我們撂在半路未敘的那輛馬車,在將近晚上八點鍾時,駛進阿拉斯驛站客棧的大門。我們一直注目的那個人下了車,漫不經心地回答客棧夥計的殷勤問候,打發走後添的那匹馬,親自將小白馬牽到馬棚;然後,他推開樓下彈子房的門,走進去坐下,雙肘支在桌子上。他本想用六小時走完這段路程,結果竟用了十四小時。他捫心自問並無過錯;然而,畢竟他也沒有因此而感到惱火。
老板娘走了進來。
“先生過夜嗎?先生用晚餐嗎?”
他搖搖頭。
“馬房的夥計說,先生的馬非常疲勞!”
這時他才打破沉默。
“那匹馬明天早晨不能走嗎?”
“唉,先生!它起碼得歇兩天。”
他又問道:“這裏不是郵政局嗎?”
“是這裏,先生。”
老板娘帶他到了郵局。他掏出身份證,詢問當天夜晚能否乘郵車回海濱蒙特伊。郵差身旁的座位恰好空著,他便付錢訂了下來。

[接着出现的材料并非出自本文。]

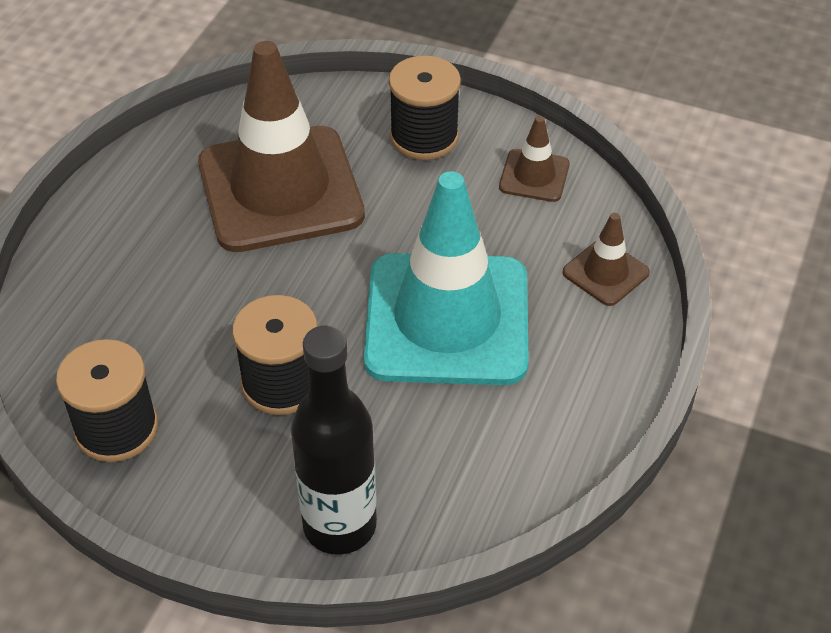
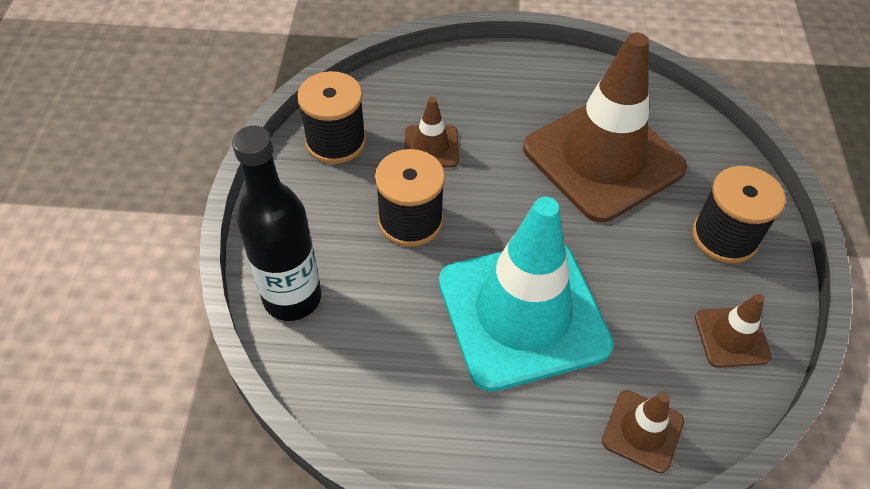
camera: 70 degrees right, 5 degrees up
none -> brown traffic cone [405,97,459,168]

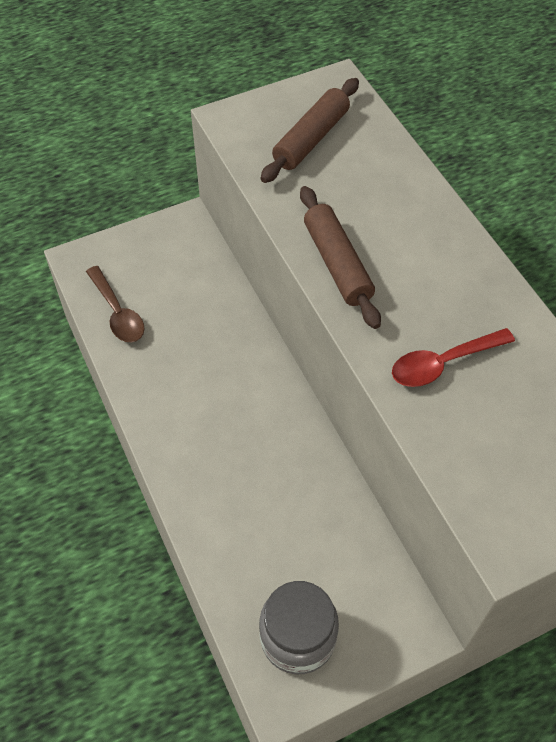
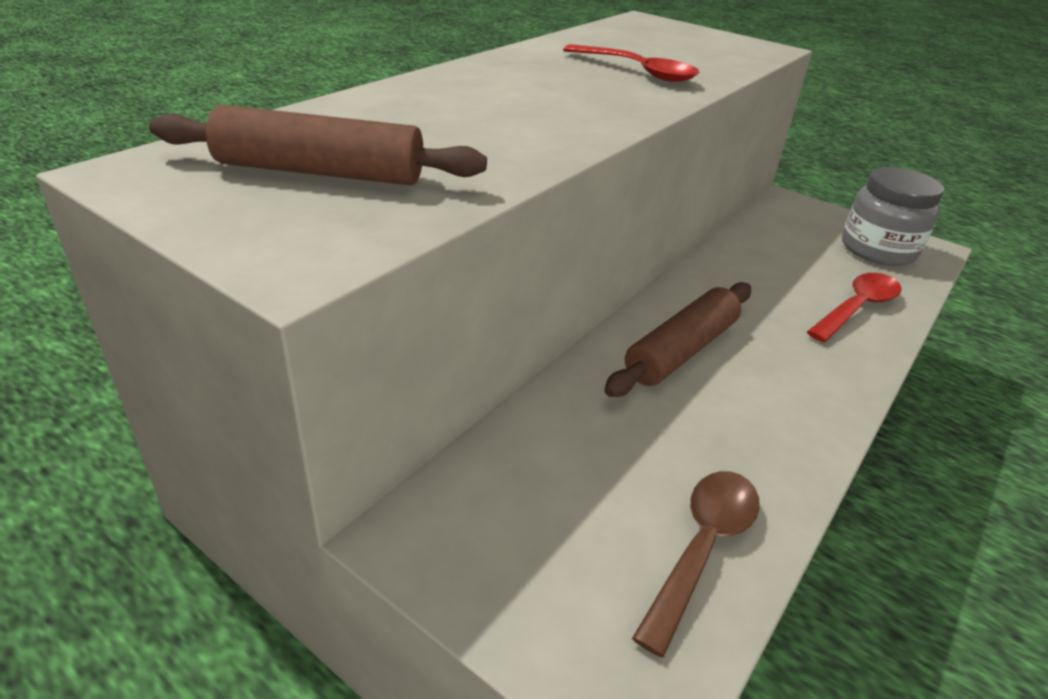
camera: 120 degrees left, 20 degrees down
brown rolling pin [300,186,381,329] -> brown rolling pin moved to [604,282,751,397]
none -> red spoon [807,273,901,342]

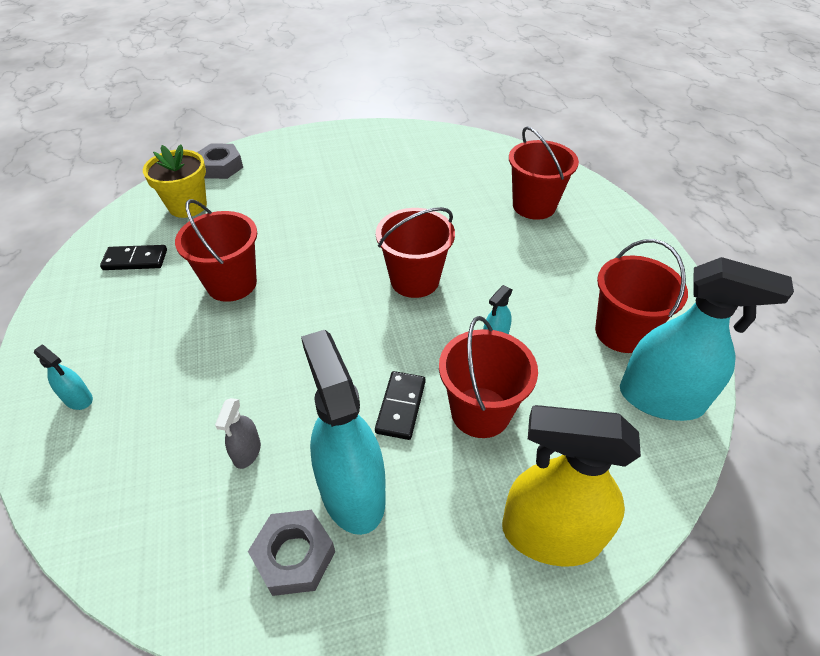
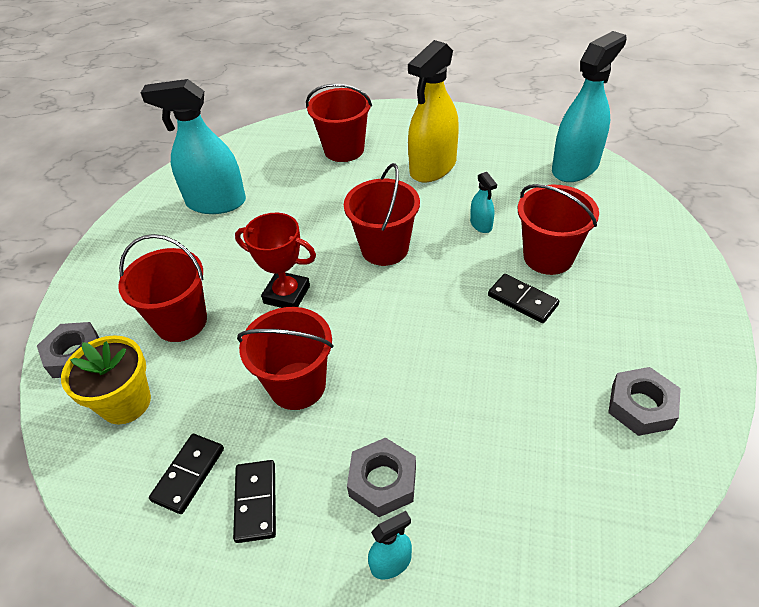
camera: 60 degrees left, 0 degrees up
grey spray bottle [215,398,261,469] -> none
turquoise spray bottle [301,330,386,535] -> turquoise spray bottle moved to [141,79,246,214]
yellow spray bottle [502,405,641,567] -> yellow spray bottle moved to [408,40,459,183]
red bucket [595,239,688,353] -> red bucket moved to [118,234,207,342]
none -> black domino [233,460,276,543]
none -> red trophy [235,213,316,308]
none -> grey nut [347,437,416,517]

“先生,”郵局職員說,“不要誤了時間,半夜一點鍾準時從這裏出發。”
事情安排好之後,他出了客棧,在街上走著。
他不熟悉阿拉斯城,街道又昏暗,隻好信步走去。而且,他似乎打定主意不向行人問路。他過了小克蘭鬆河,闖入縱橫交錯的窄巷中,如同陷入迷宮一樣迷失方向,恰巧一位紳士提著燈籠走過來。他遲疑了一下,終於決定上前打聽,但首先還是前顧後盼,就好像怕人聽見他要問什麽事兒似的。
“先生,”他說道,“請問,去法院怎麽走?”
“您不是本城人吧,先生?”那位年長的紳士答道,“那就隨我走吧。我正巧要往法院那邊走,也就是說往省政廳那邊走。要知道,現在法院正在修繕,暫時改在省政廳審案。”
“刑事案件也在那邊審理嗎?”他又問道。